/---
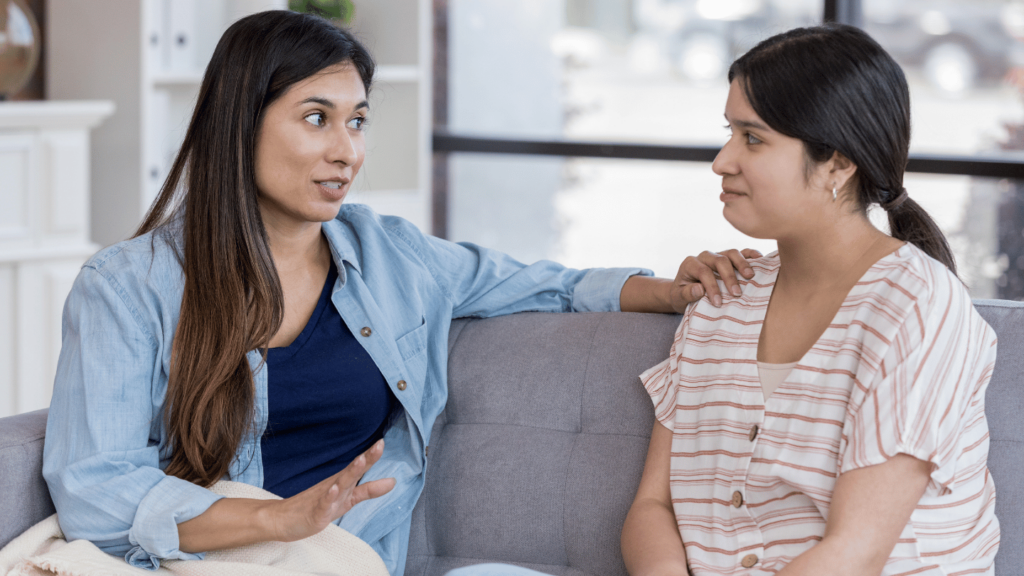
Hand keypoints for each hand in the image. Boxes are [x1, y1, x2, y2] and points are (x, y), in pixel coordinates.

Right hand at [265, 440, 395, 541]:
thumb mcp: (347, 499)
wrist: (282, 520)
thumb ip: (369, 490)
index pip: (359, 467)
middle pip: (352, 472)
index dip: (372, 456)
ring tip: (361, 460)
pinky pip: (323, 505)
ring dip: (350, 473)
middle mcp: (334, 487)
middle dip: (366, 459)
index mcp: (342, 483)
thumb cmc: (317, 506)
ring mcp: (324, 499)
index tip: (383, 441)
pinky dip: (329, 497)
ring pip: (339, 485)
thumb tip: (393, 482)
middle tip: (380, 445)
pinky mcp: (315, 514)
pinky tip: (334, 489)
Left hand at [670, 249, 761, 309]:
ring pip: (731, 253)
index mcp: (690, 264)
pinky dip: (751, 254)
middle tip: (737, 294)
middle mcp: (704, 256)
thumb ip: (687, 293)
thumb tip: (699, 289)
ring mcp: (718, 255)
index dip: (712, 287)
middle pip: (719, 260)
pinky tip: (760, 259)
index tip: (718, 303)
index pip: (703, 272)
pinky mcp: (728, 257)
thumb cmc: (682, 295)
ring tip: (750, 277)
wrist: (684, 290)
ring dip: (742, 264)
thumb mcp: (678, 298)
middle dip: (729, 277)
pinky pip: (741, 252)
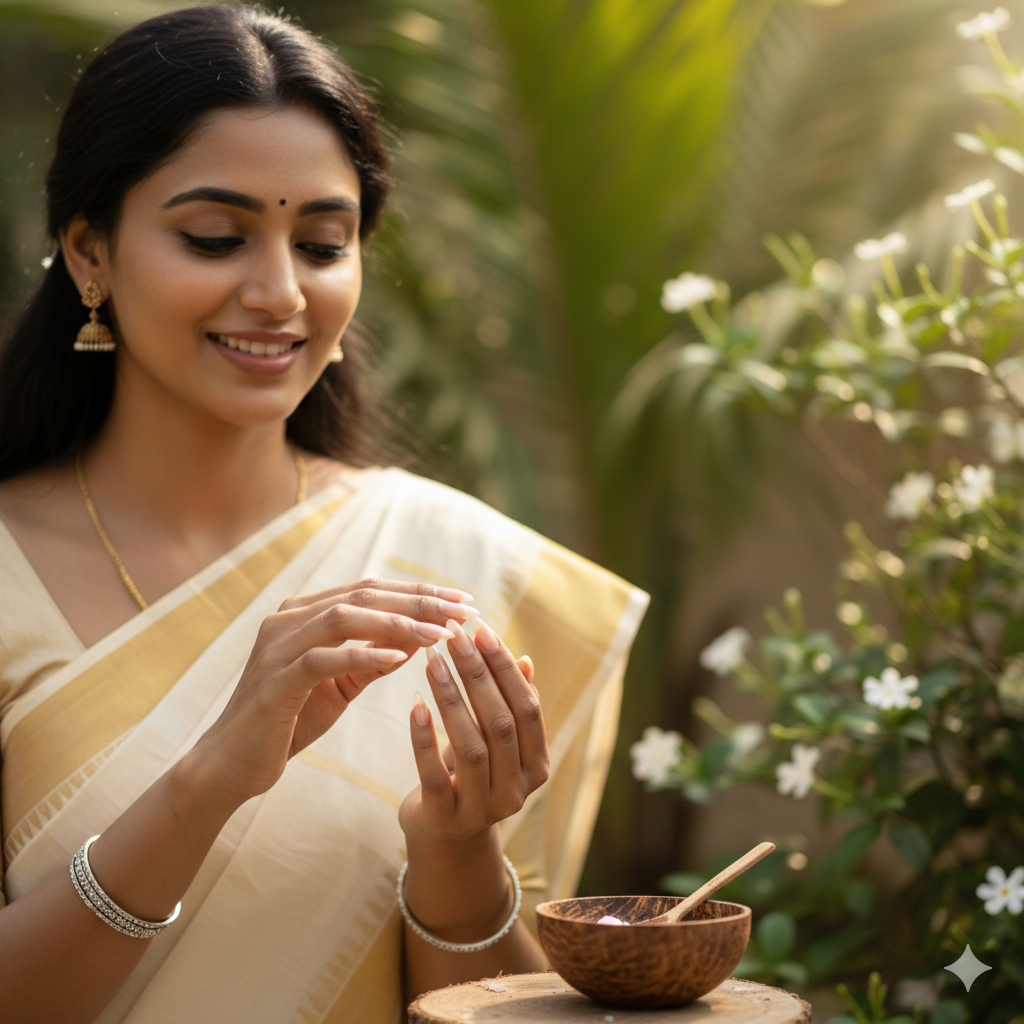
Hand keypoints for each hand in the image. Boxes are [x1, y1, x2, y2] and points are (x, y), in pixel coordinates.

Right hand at [193, 580, 477, 804]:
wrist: (231, 765)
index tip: (463, 600)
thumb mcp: (339, 685)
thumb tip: (417, 639)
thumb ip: (371, 660)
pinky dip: (362, 654)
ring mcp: (276, 646)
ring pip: (344, 618)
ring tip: (441, 634)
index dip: (418, 592)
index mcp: (302, 614)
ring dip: (399, 624)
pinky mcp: (273, 681)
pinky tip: (399, 659)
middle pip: (363, 596)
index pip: (370, 590)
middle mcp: (287, 619)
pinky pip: (322, 659)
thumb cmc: (289, 722)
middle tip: (463, 610)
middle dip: (419, 601)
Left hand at [399, 618, 549, 849]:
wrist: (445, 838)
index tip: (482, 630)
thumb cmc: (472, 774)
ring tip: (433, 660)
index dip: (506, 668)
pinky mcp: (445, 819)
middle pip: (500, 723)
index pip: (527, 708)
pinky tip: (414, 703)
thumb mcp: (495, 743)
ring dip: (451, 698)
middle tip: (454, 636)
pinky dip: (424, 737)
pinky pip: (434, 773)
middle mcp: (516, 790)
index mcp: (537, 766)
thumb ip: (510, 705)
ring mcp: (482, 809)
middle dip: (477, 674)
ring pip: (470, 746)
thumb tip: (526, 659)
\---
◆ **Exercise goal**
When you write out the data, keep every line exact and drop the pictures.

◆ **Solution to the problem**
Hand keypoints for each hand in the image. Boxes are [x1, y1, x2, y2] and points are (x, y), in pixel coordinates.

Right hand at [265, 440, 395, 541]:
thumb mcp: (347, 499)
wrist: (282, 520)
thumb ip: (369, 490)
index pip: (359, 467)
middle pip: (352, 472)
index dip: (372, 456)
ring tip: (361, 460)
pinky pip: (323, 505)
ring dip: (350, 473)
middle mcp: (334, 487)
middle dip: (366, 459)
index mcp: (342, 483)
thumb cmc: (317, 506)
ring mcp: (324, 499)
index tip: (383, 441)
pinky dip: (329, 497)
ring pip: (339, 485)
thumb tip: (393, 482)
middle tip: (380, 445)
pinky mcp: (315, 514)
pinky tip: (334, 489)
Left hand at [670, 249, 761, 309]:
ring pip: (731, 253)
index mcp: (690, 264)
pinky dip: (751, 254)
middle tip: (737, 294)
middle mcp: (704, 256)
thumb ip: (687, 293)
thumb tip: (699, 289)
ring mcp: (718, 255)
index dip: (712, 287)
middle pip: (719, 260)
pinky tip: (760, 259)
index tip: (718, 303)
index pip: (703, 272)
pinky mcp: (728, 257)
thumb cmc: (682, 295)
ring tip: (750, 277)
wrist: (684, 290)
ring dip: (742, 264)
thumb mcp: (678, 298)
middle dip: (729, 277)
pinky pip: (741, 252)
Hand keypoints for each hand in the image. Boxes are [x1, y1, x2, y2] and points are (x, y), in pixel coordinates.

Right hand at [193, 580, 477, 804]:
wrist: (231, 765)
index tip: (463, 600)
thumb mcp: (339, 685)
thumb tip: (417, 639)
thumb ip: (371, 660)
pinky dip: (362, 654)
ring mcp: (276, 646)
ring pip: (344, 618)
ring tip: (441, 634)
index dip: (418, 592)
index mcp: (302, 614)
ring dip: (399, 624)
pinky mcp: (273, 681)
pinky tip: (399, 659)
middle pip: (363, 596)
index pip: (370, 590)
middle mcp: (287, 619)
pinky pip: (322, 659)
thumb cmc: (289, 722)
middle tip: (463, 610)
middle dip: (419, 601)
Left hand at [399, 618, 549, 849]:
wrist: (445, 838)
index tip: (482, 630)
thumb cmc: (472, 774)
ring tip: (433, 660)
index dip: (506, 668)
pinky mcp: (445, 819)
middle pip: (500, 723)
index pip: (527, 708)
pinky tip: (414, 703)
thumb mcp: (495, 743)
ring dip: (451, 698)
middle tip: (454, 636)
pinky dip: (424, 737)
pinky pip: (434, 773)
middle mcp: (516, 790)
index mcp: (537, 766)
thumb ip: (510, 705)
ring mcp: (482, 809)
middle dip: (477, 674)
ring pip: (470, 746)
thumb tip: (526, 659)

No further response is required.